R2 Score (Linear Regression): 0.4399338661568968


In [9]:
# Implementing Stochastic Gradient Descent (SGD) Regressor
class SGDRegressor:
    def __init__(self, learning_rate=0.01, epochs=100):
        self.coef_ = None  # Coefficients
        self.intercept_ = None  # Intercept
        self.lr = learning_rate  # Learning rate
        self.epochs = epochs  # Number of iterations

    def fit(self, X_train, y_train):
        """Train the model using Stochastic Gradient Descent"""
        # Initialize coefficients and intercept
        self.intercept_ = 0
        self.coef_ = np.ones(X_train.shape[1])

        # Perform stochastic gradient descent for the specified number of epochs
        for _ in range(self.epochs):
            for _ in range(X_train.shape[0]):
                idx = np.random.randint(0, X_train.shape[0])  # Random sample index
                y_hat = np.dot(X_train[idx], self.coef_) + self.intercept_  # Prediction
                # y_hat is a Scalar value

                # Compute gradients
                intercept_der = -2 * (y_train[idx] - y_hat)
                coef_der = -2 * np.dot((y_train[idx] - y_hat), X_train[idx])
                # at end we'll get 10 scalar no. (1, 10) matrix of 10 coef

                # Update parameters
                self.intercept_ -= self.lr * intercept_der
                self.coef_ -= self.lr * coef_der

        # Display final parameters
        print("Final Intercept:", self.intercept_)
        print("Final Coefficients:", self.coef_)

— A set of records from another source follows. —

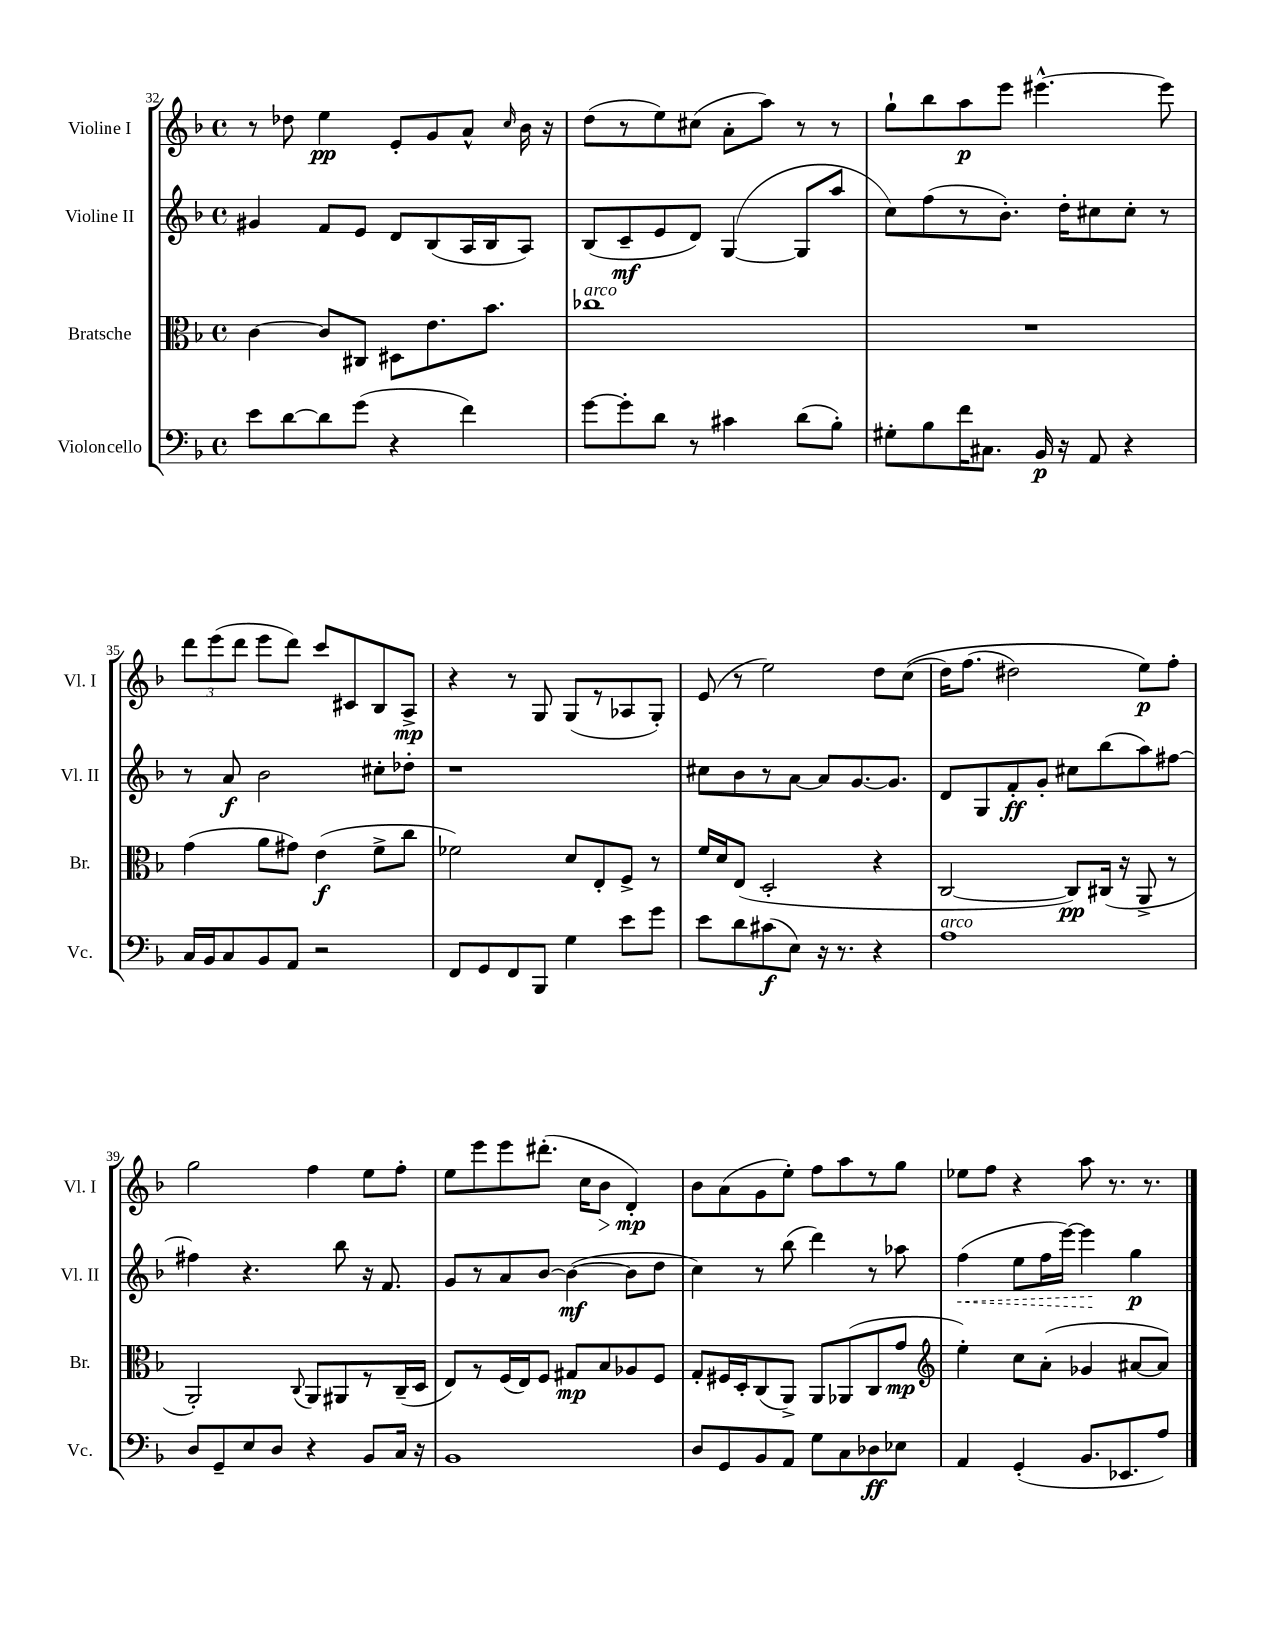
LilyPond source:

<<
\new StaffGroup <<
\new Staff = "s0" \with { instrumentName = "Violine I" shortInstrumentName = "Vl. I" } {
    \clef treble \key f \major \defaultTimeSignature \time 4/4
    \autoBeamOff r8 des''8 e''4\pp e'8[-. g'8 a'8]-^ \grace { c''16 } bes'16 r16 |
    d''8[( r8 e''8) cis''8]( a'8[-. a''8]) r8 r8 |
    g''8[-! bes''8 a''8\p e'''8] eis'''4.~-^ eis'''8 |
    \tuplet 3/2 { d'''8[ e'''8( d'''8] } e'''8[ d'''8]) c'''8[ cis'8 bes8 a8]->\mp |
    r4 r8 g8 g8[( r8 aes8 g8]-.) |
    e'8( r8 e''2) d''8[ c''8](\( |
    d''16[) f''8.]( dis''2) e''8[\p\) f''8]-. |
    g''2 f''4 e''8[ f''8]-. |
    e''8[ e'''8 e'''8 dis'''8.]-.( c''16[ bes'8]\> d'4-.\mp\!) |
    bes'8[ a'8( g'8 e''8]-.) f''8[ a''8 r8 g''8] |
    ees''8[ f''8] r4 a''8 r8. r8. \bar "|." |
}
\new Staff = "s1" \with { instrumentName = "Violine II" shortInstrumentName = "Vl. II" } {
    \clef treble \key f \major \defaultTimeSignature \time 4/4
    \autoBeamOff gis'4 f'8[ e'8] d'8[ bes8( a16 bes16 a8]) |
    bes8[( c'8--\mf e'8 d'8]) g4~( g8[ a''8] |
    c''8[) f''8( r8 bes'8.]-.) d''16[-. cis''8 cis''8]-. r8 |
    r8 a'8\f bes'2 cis''8[-. des''8]-. |
    r1 |
    cis''8[ bes'8 r8 a'8]~ a'8[ g'8.~ g'8.] |
    d'8[ g8 f'8-.\ff g'8]-. cis''8[ bes''8( a''8) fis''8]~ |
    fis''4 r4. bes''8 r16 f'8. |
    g'8[ r8 a'8 bes'8]~ bes'4~\mf( bes'8[ d''8] |
    c''4) r8 bes''8( d'''4) r8 aes''8 |
    \once \override Hairpin.style = #'dashed-line f''4\<( e''8[ f''16 e'''16]~) e'''4\! g''4\p \bar "|." |
}
\new Staff = "s2" \with { instrumentName = "Bratsche" shortInstrumentName = "Br." } {
    \clef alto \key f \major \defaultTimeSignature \time 4/4
    \autoBeamOff c'4~ c'8[ cis8] dis8[ e'8. bes'8.] |
    ces''1^\markup { \italic "arco" } |
    R1 |
    g'4( a'8[ gis'8]) e'4\f( f'8[-> c''8] |
    fes'2) d'8[ e8-. f8]-> r8 |
    f'16[ d'16 e8]( d2-. r4 |
    c2~ c8[\pp) cis16]( r16 a,8-> r8 |
    a,2-.) \appoggiatura { c8 } a,8[ ais,8 r8 c16--( d16] |
    e8[) r8 f16( e16) f8] gis8[\mp bes8 aes8 f8] |
    g8[-. fis16 d16-. c8( a,8]->) a,8[ aes,8( c8 g'8]\mp |
    \clef treble e''4-.) c''8[ a'8]-.( ges'4 ais'8[~ ais'8]) \bar "|." |
}
\new Staff = "s3" \with { instrumentName = "Violoncello" shortInstrumentName = "Vc." } {
    \clef bass \key f \major \defaultTimeSignature \time 4/4
    \autoBeamOff e'8[ d'8~ d'8 g'8]( r4 f'4) |
    g'8[~ g'8-. d'8] r8 cis'4 d'8[( bes8]-.) |
    gis8[-. bes8 f'16 cis8.] bes,16\p r16 a,8 r4 |
    c16[ bes,16 c8 bes,8 a,8] r2 |
    f,8[ g,8 f,8 bes,,8] g4 e'8[ g'8] |
    e'8[ d'8 cis'8\f( e8]) r16 r8. r4 |
    a1^\markup { \italic "arco" } |
    d8[ g,8-- e8 d8] r4 bes,8[ c16] r16 |
    bes,1 |
    d8[ g,8 bes,8 a,8] g8[ c8 des8\ff ees8] |
    a,4 g,4-.( bes,8.[ ees,8. a8]) \bar "|." |
}
>>
>>
\layout { \context { \Score currentBarNumber = #32 } }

    def predict(self, X_test):
        """Make predictions using the trained model"""
        return np.dot(X_test, self.coef_) + self.intercept_

In [10]:
# Instantiate and train the Stochastic Gradient Descent Regressor
sgdr = SGDRegressor(epochs=50, learning_rate=0.01)
sgdr.fit(X_train, y_train)
# for equal no. of epochs sgd is slower than bgd
# but since sgd converges in fewer epochs than bgd it is faster

Final Intercept: 151.54341357172814
Final Coefficients: [  53.09306175  -67.58668375  353.93571939  251.47918834   20.71695658
  -27.2130451  -169.11447505  132.6428488   323.62227578  129.31142509]


In [11]:
# Make predictions using the trained model
y_pred_sgd = sgdr.predict(X_test)

In [12]:
# Evaluate the Stochastic Gradient Descent model performance
print("R2 Score (SGD Regressor):", r2_score(y_test, y_pred_sgd))
# as bgd moves confidently towards its target, sgd shows lack of confidence and more randomness while reaching target
# in sgd it may happen that next step is worse than the first step

R2 Score (SGD Regressor): 0.433467722363978


# Conclusion:

 - Linear Regression (Batch Gradient Descent) provides more stable and confident updates but may take longer to converge.

 - Stochastic Gradient Descent introduces randomness, which can sometimes cause erratic updates but converges faster in many cases.

 - The choice between the two depends on computational constraints and dataset size.

 - If data size is large, SGD is preferable for faster convergence, whereas BGD is better for small datasets requiring stability.